-- Opening Marker --
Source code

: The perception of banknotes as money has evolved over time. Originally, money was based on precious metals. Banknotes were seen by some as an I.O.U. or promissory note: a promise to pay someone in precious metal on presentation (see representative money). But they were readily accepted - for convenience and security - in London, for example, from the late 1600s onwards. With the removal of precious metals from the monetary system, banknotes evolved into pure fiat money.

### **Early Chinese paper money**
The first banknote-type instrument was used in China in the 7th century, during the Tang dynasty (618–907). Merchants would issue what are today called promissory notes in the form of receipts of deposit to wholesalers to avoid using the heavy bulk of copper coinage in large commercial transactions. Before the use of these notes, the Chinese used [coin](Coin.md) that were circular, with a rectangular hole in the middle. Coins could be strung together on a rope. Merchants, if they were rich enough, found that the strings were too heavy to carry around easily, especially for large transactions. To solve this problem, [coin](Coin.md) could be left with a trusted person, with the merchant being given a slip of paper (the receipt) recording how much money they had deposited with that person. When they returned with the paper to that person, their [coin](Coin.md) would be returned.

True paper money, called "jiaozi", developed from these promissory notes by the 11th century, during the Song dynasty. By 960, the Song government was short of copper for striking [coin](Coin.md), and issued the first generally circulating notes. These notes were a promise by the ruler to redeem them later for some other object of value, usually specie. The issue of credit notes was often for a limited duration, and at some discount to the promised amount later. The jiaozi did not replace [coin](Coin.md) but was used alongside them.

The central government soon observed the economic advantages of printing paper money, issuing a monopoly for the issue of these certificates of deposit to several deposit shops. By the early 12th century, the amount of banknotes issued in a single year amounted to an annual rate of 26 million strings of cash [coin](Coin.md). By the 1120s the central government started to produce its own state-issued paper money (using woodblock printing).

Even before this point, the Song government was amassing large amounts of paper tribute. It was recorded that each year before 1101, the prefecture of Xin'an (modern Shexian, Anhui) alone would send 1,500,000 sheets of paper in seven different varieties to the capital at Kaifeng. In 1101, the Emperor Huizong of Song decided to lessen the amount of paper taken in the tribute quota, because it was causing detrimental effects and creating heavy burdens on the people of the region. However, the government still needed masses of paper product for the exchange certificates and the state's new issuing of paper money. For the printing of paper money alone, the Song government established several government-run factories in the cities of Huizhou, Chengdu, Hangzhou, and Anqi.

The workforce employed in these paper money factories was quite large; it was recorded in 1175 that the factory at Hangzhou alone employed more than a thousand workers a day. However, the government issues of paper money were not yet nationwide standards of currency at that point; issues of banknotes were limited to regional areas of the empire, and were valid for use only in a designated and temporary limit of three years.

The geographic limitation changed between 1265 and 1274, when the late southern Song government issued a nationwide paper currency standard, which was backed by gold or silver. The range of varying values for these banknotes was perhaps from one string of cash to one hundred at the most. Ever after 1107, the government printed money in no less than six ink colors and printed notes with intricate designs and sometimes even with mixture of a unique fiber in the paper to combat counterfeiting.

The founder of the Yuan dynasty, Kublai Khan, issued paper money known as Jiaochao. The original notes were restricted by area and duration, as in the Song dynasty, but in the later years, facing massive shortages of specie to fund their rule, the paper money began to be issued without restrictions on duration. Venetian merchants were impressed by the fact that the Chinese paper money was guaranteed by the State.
-- Closing Marker --
#### What the task asks
Reproduce, word for word, everything from the beginning of the records down to and including the line containing "pure fiat money.".

#### Result below
Source code

: The perception of banknotes as money has evolved over time. Originally, money was based on precious metals. Banknotes were seen by some as an I.O.U. or promissory note: a promise to pay someone in precious metal on presentation (see representative money). But they were readily accepted - for convenience and security - in London, for example, from the late 1600s onwards. With the removal of precious metals from the monetary system, banknotes evolved into pure fiat money.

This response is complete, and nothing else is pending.